[gpaw-users] Error when relaxing atoms
jingzhe
jingzhe.chen at gmail.com
Fri Feb 6 05:41:09 CET 2015
Dear all,
I ran again in the debug mode, the results I got for the
atoms positions on
different ranks can differ in the order of 0.01A. And even the forces on
different
ranks differ in the order of 1eV/A, while every time there is only one
rank behaves
oddly, now I have exchanged the two lines ( broadcast and symmetric
correction)
in the force calculator to see what will happen.
Best.
Jingzhe
于 2015年02月05日 15:53, Jens Jørgen Mortensen 写道:
> On 02/04/2015 05:12 PM, Ask Hjorth Larsen wrote:
>> I committed something in r12401 which should make the check more
>> reliable.
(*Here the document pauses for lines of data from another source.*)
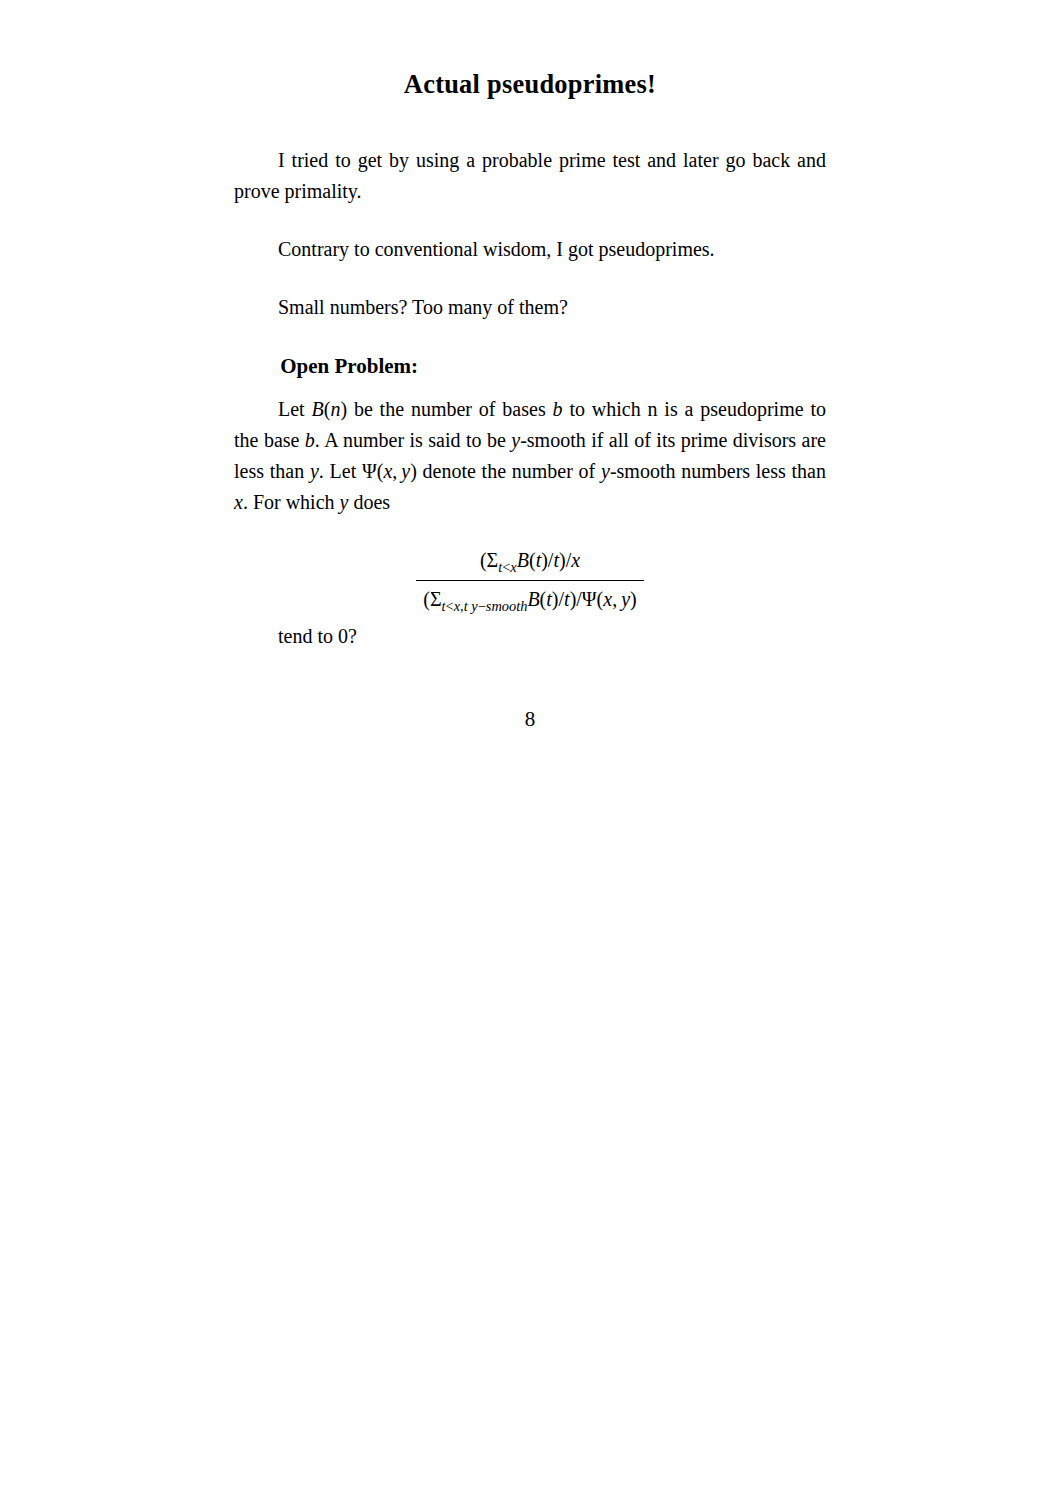Actual pseudoprimes!
I tried to get by using a probable prime test and later go back and prove primality.
Contrary to conventional wisdom, I got pseudoprimes.
Small numbers? Too many of them?
Open Problem:
Let B(n) be the number of bases b to which n is a pseudoprime to the base b. A number is said to be y-smooth if all of its prime divisors are less than y. Let Ψ(x, y) denote the number of y-smooth numbers less than x. For which y does
(Σt<xB(t)/t)/x (Σt<x,t y−smoothB(t)/t)/Ψ(x, y)
tend to 0?
8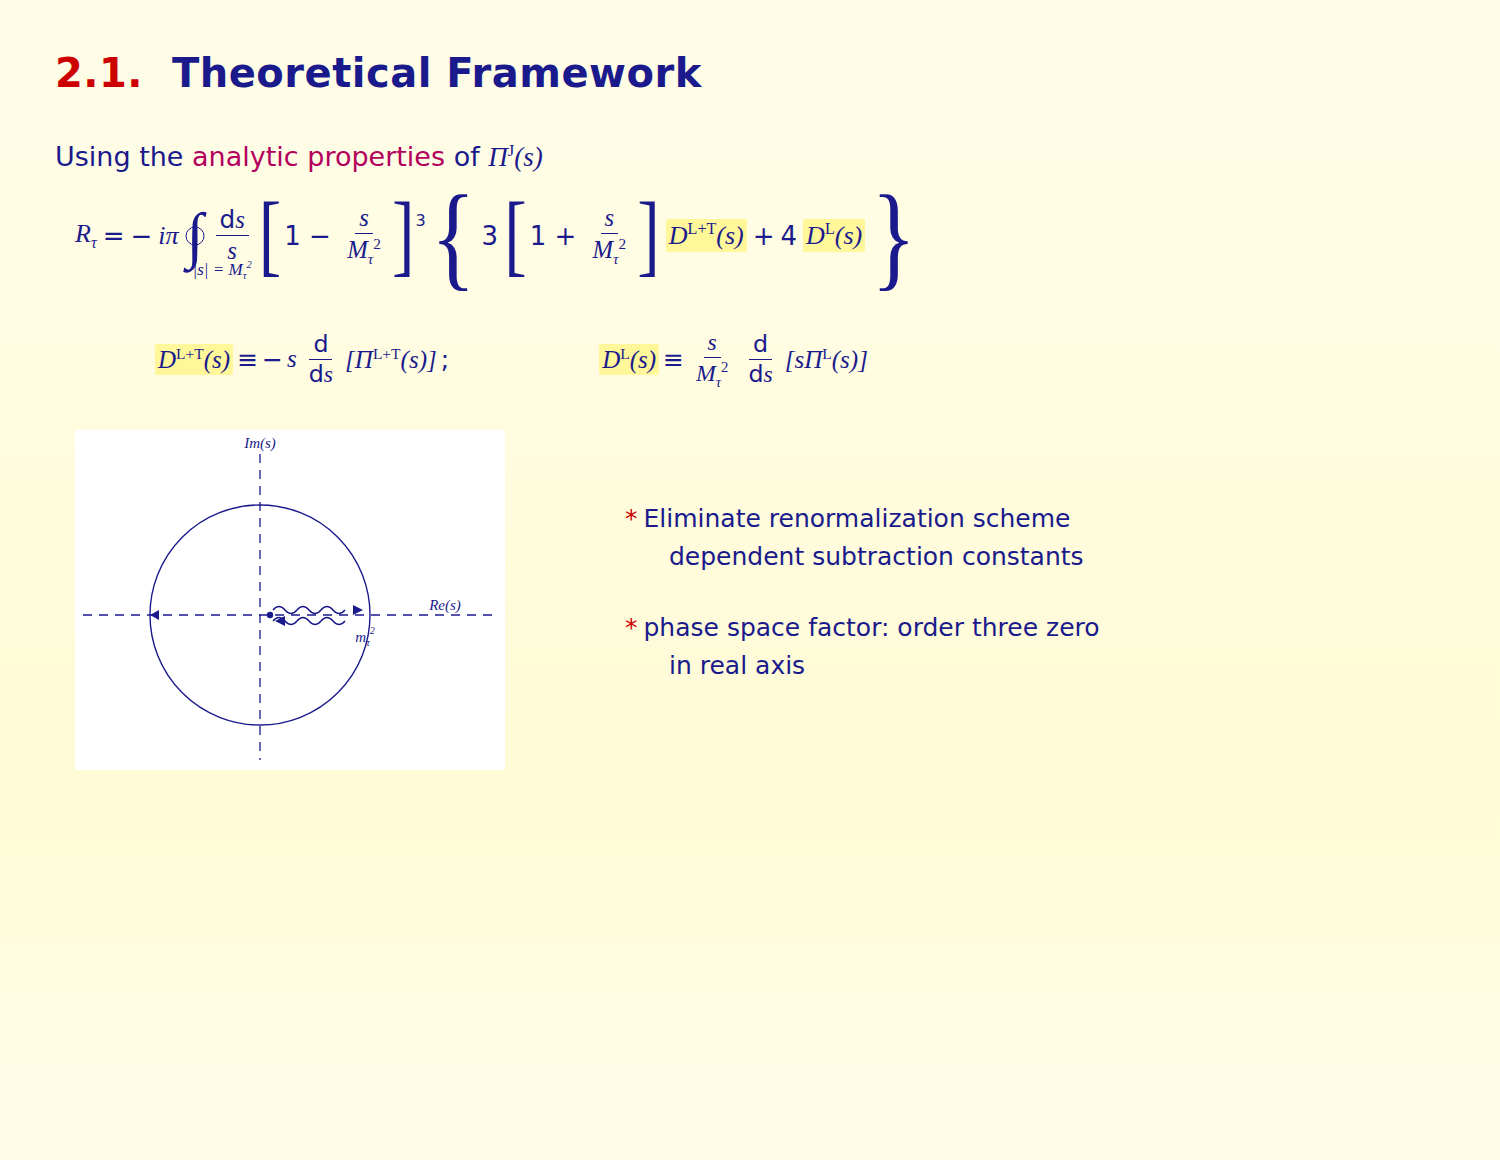2.1. Theoretical Framework
Using the analytic properties of ΠJ(s)
Rτ = −iπ ∫ |s| = Mτ2 ds s [ 1 − sMτ2 ] 3 { 3 [ 1 + sMτ2 ] DL+T(s) + 4 DL(s) }
DL+T(s) ≡ −s dds [ΠL+T(s)];
DL(s) ≡ sMτ2 dds [sΠL(s)]
Im(s) Re(s) mτ2
*Eliminate renormalization scheme
dependent subtraction constants
*phase space factor: order three zero
in real axis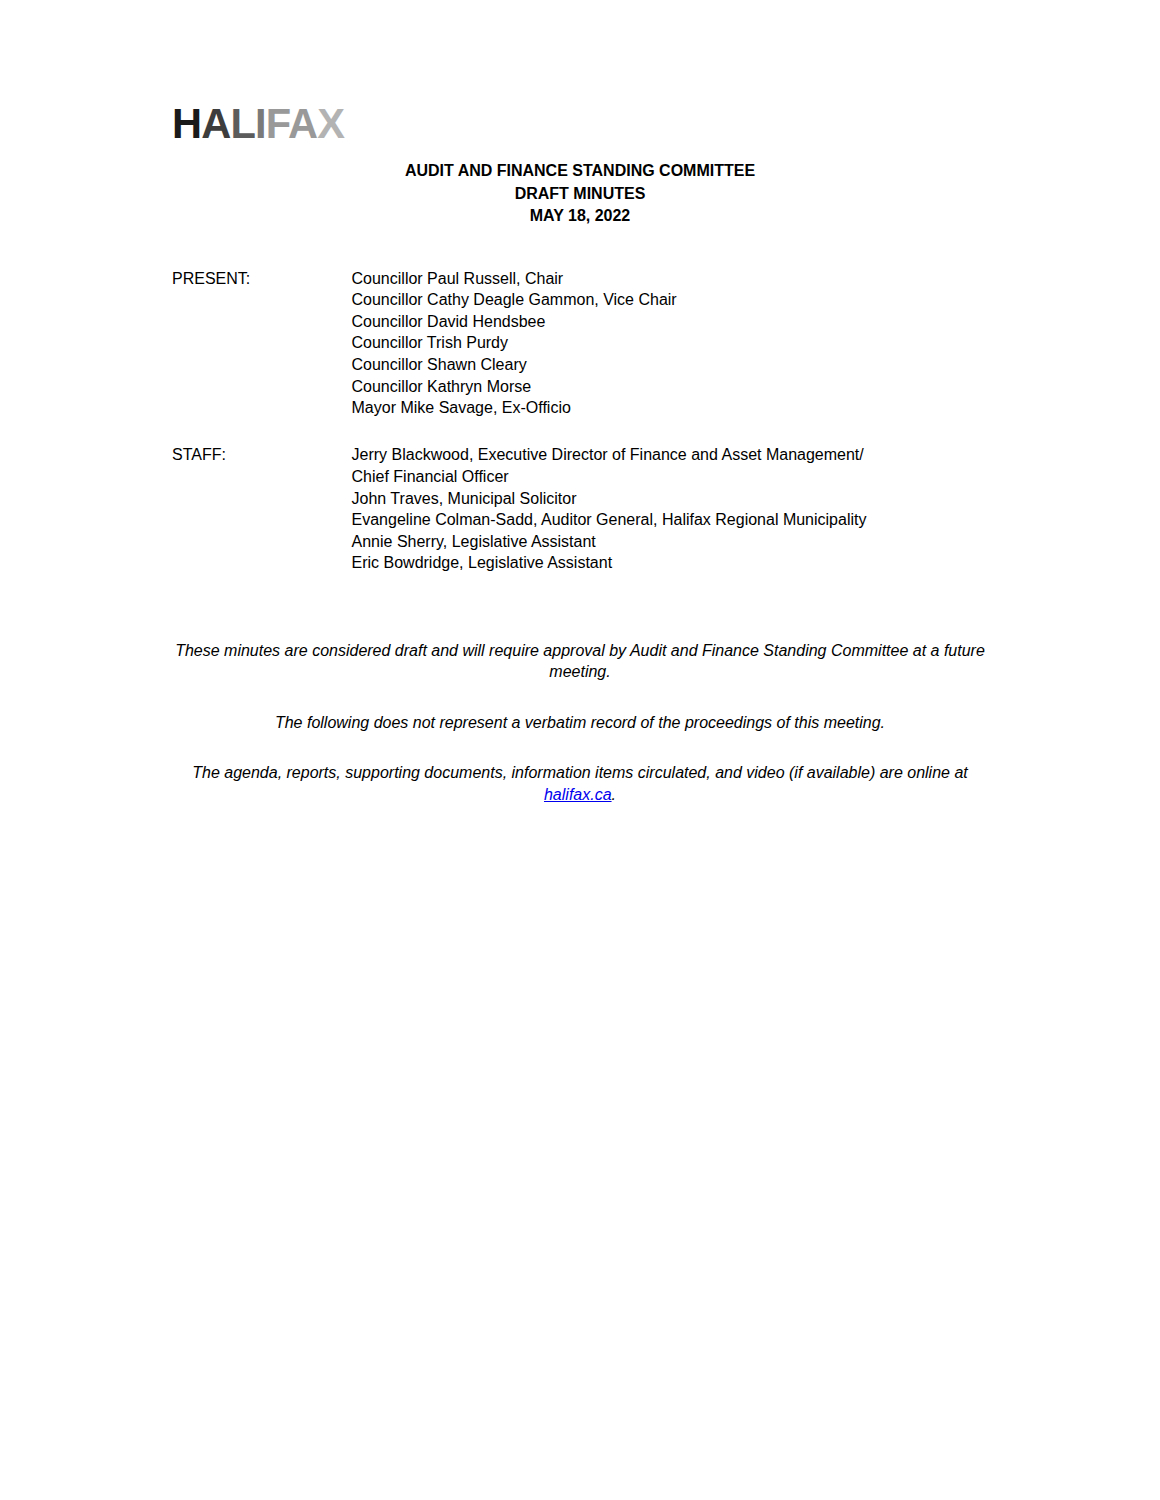HALIFAX
AUDIT AND FINANCE STANDING COMMITTEE
DRAFT MINUTES
MAY 18, 2022
| PRESENT: | Councillor Paul Russell, Chair Councillor Cathy Deagle Gammon, Vice Chair Councillor David Hendsbee Councillor Trish Purdy Councillor Shawn Cleary Councillor Kathryn Morse Mayor Mike Savage, Ex-Officio |
| STAFF: | Jerry Blackwood, Executive Director of Finance and Asset Management/ Chief Financial Officer John Traves, Municipal Solicitor Evangeline Colman-Sadd, Auditor General, Halifax Regional Municipality Annie Sherry, Legislative Assistant Eric Bowdridge, Legislative Assistant |
These minutes are considered draft and will require approval by Audit and Finance Standing Committee at a future meeting.
The following does not represent a verbatim record of the proceedings of this meeting.
The agenda, reports, supporting documents, information items circulated, and video (if available) are online at halifax.ca.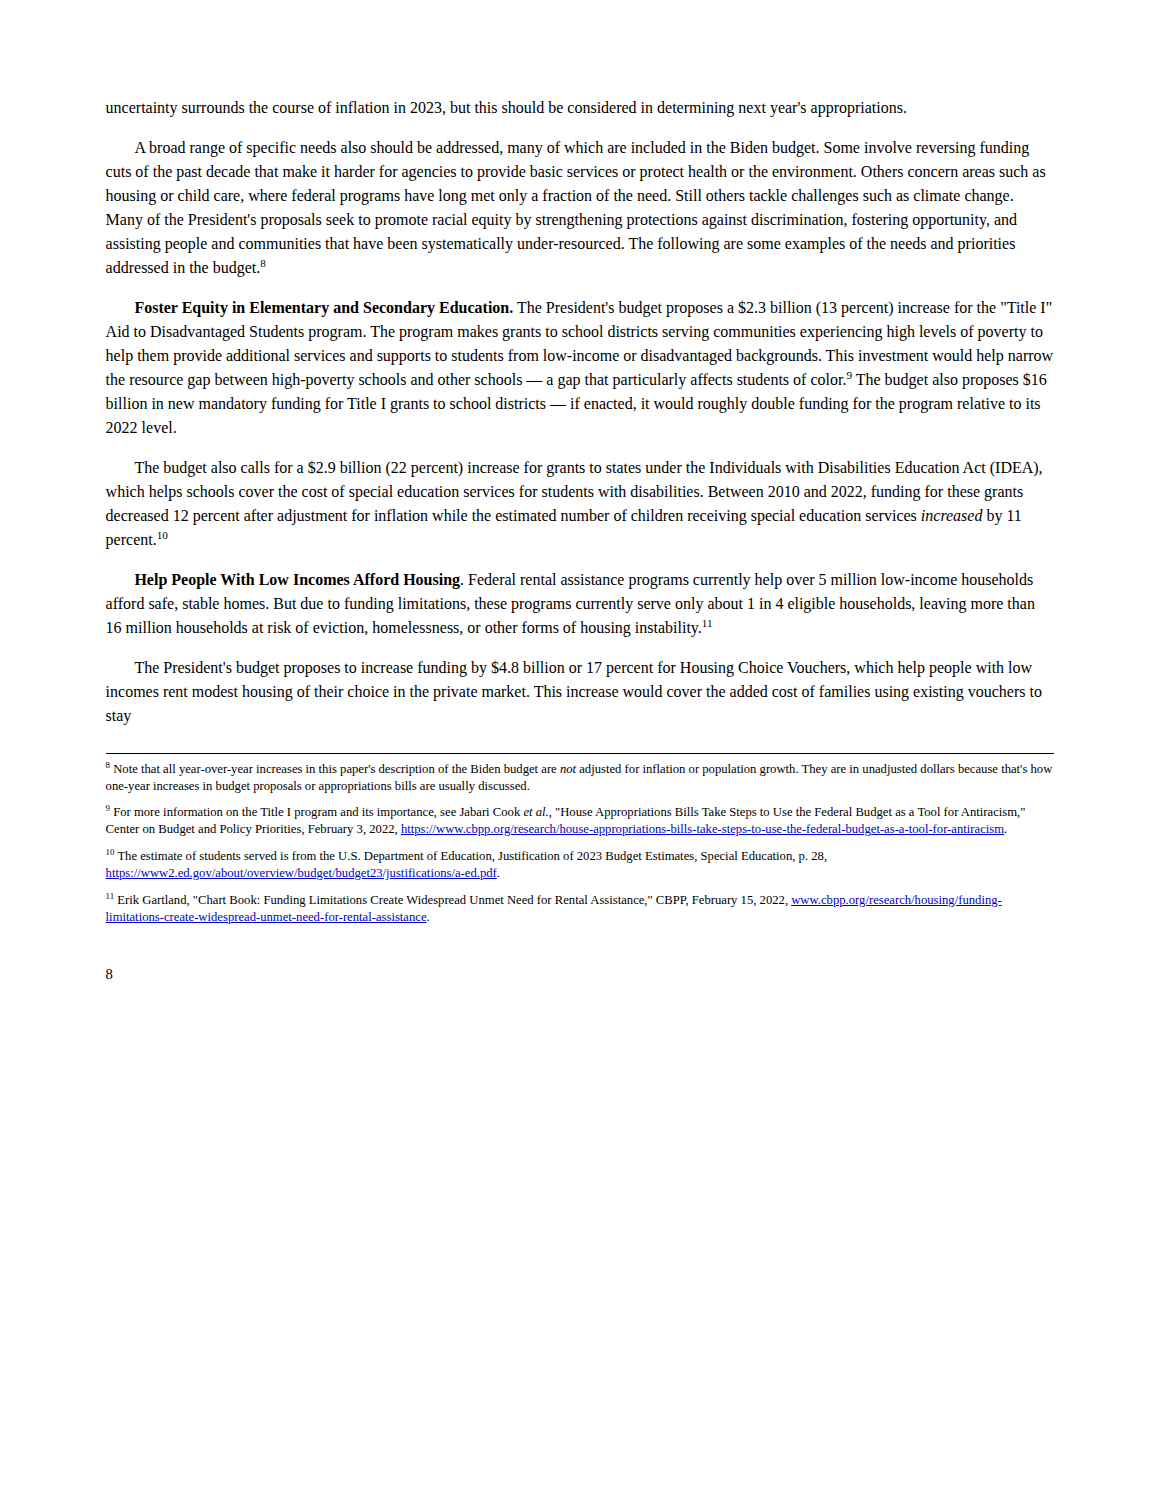uncertainty surrounds the course of inflation in 2023, but this should be considered in determining next year's appropriations.
A broad range of specific needs also should be addressed, many of which are included in the Biden budget. Some involve reversing funding cuts of the past decade that make it harder for agencies to provide basic services or protect health or the environment. Others concern areas such as housing or child care, where federal programs have long met only a fraction of the need. Still others tackle challenges such as climate change. Many of the President's proposals seek to promote racial equity by strengthening protections against discrimination, fostering opportunity, and assisting people and communities that have been systematically under-resourced. The following are some examples of the needs and priorities addressed in the budget.8
Foster Equity in Elementary and Secondary Education. The President's budget proposes a $2.3 billion (13 percent) increase for the "Title I" Aid to Disadvantaged Students program. The program makes grants to school districts serving communities experiencing high levels of poverty to help them provide additional services and supports to students from low-income or disadvantaged backgrounds. This investment would help narrow the resource gap between high-poverty schools and other schools — a gap that particularly affects students of color.9 The budget also proposes $16 billion in new mandatory funding for Title I grants to school districts — if enacted, it would roughly double funding for the program relative to its 2022 level.
The budget also calls for a $2.9 billion (22 percent) increase for grants to states under the Individuals with Disabilities Education Act (IDEA), which helps schools cover the cost of special education services for students with disabilities. Between 2010 and 2022, funding for these grants decreased 12 percent after adjustment for inflation while the estimated number of children receiving special education services increased by 11 percent.10
Help People With Low Incomes Afford Housing. Federal rental assistance programs currently help over 5 million low-income households afford safe, stable homes. But due to funding limitations, these programs currently serve only about 1 in 4 eligible households, leaving more than 16 million households at risk of eviction, homelessness, or other forms of housing instability.11
The President's budget proposes to increase funding by $4.8 billion or 17 percent for Housing Choice Vouchers, which help people with low incomes rent modest housing of their choice in the private market. This increase would cover the added cost of families using existing vouchers to stay
8 Note that all year-over-year increases in this paper's description of the Biden budget are not adjusted for inflation or population growth. They are in unadjusted dollars because that's how one-year increases in budget proposals or appropriations bills are usually discussed.
9 For more information on the Title I program and its importance, see Jabari Cook et al., "House Appropriations Bills Take Steps to Use the Federal Budget as a Tool for Antiracism," Center on Budget and Policy Priorities, February 3, 2022, https://www.cbpp.org/research/house-appropriations-bills-take-steps-to-use-the-federal-budget-as-a-tool-for-antiracism.
10 The estimate of students served is from the U.S. Department of Education, Justification of 2023 Budget Estimates, Special Education, p. 28, https://www2.ed.gov/about/overview/budget/budget23/justifications/a-ed.pdf.
11 Erik Gartland, "Chart Book: Funding Limitations Create Widespread Unmet Need for Rental Assistance," CBPP, February 15, 2022, www.cbpp.org/research/housing/funding-limitations-create-widespread-unmet-need-for-rental-assistance.
8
It does not use hashing because the atoms object is sent
>> anyway.
>
> Thanks a lot for fixing this! Should there also be some tolerance for
> the unit cell?
>
> Jens Jørgen
>
>> Best regards
>> Ask
>>
>> 2015-02-04 14:47 GMT+01:00 Ask Hjorth Larsen <asklarsen at gmail.com>:
>>> Well, to clarify a bit.
>>>
>>> The hashing is useful if we don't want to send stuff around.
>>>
>>> If we are actually sending the positions now (by broadcast; I am only
>>> strictly aware that the forces are broadcast), then each core can
>>> compare locally without the need for hashing, to see if it wants to
>>> raise an error. (Raising errors on some cores but not all is
>>> sometimes annoying though.)
>>>
>>> Best regards
>>> Ask
>>>
>>> 2015-02-04 12:57 GMT+01:00 Ask Hjorth Larsen <asklarsen at gmail.com>:
>>>> Hello
>>>>
>>>> 2015-02-04 10:21 GMT+01:00 Torsten Hahn <torstenhahn at fastmail.fm>:
>>>>> Probably we could do this but my feeling is, that this would only
>>>>> cure the symptoms not the real origin of this annoying bug.
>>>>>
>>>>>
>>>>> In fact there is code in
>>>>>
>>>>> mpi/__init__.py
>>>>>
>>>>> that says:
>>>>>
>>>>> # Construct fingerprint:
>>>>> # ASE may return slightly different atomic positions (e.g. due
>>>>> # to MKL) so compare only first 8 decimals of positions
>>>>>
>>>>>
>>>>> The code says that only 8 decimal positions are used for the
>>>>> generation of atomic „fingerprints“. These code relies on numpy
>>>>> and therefore lapack/blas functions. However i have no idea what
>>>>> that md5_array etc. stuff really does. But there is some
>>>>> debug-code which should at least tell you which Atom(s) causes the
>>>>> problems.
>>>> md5_array calculates the md5 sum of the data of an array. It is a
>>>> kind of checksum.
>>>>
>>>> Rounding unfortunately does not solve the problem. For any epsilon
>>>> however little, there exist numbers that differ by epsilon but round
>>>> to different numbers. So the check will not work the way it is
>>>> implemented at the moment: Positions that are "close enough" can
>>>> currently generate an error. In other words if you get this error,
>>>> maybe there was no problem at all. Given the vast thousands of DFT
>>>> calculations that are done, this may not be so unlikely.
>>>>
>>>>> However, that error is *very* strange because mpi.broadcast(...)
>>>>> should result in *exactly* the same objects on all cores. No idea
>>>>> why there should be any difference at all and what was the
>>>>> intention behind the fancy fingerprint-generation stuff in the
>>>>> compare_atoms(atoms, comm=world) method.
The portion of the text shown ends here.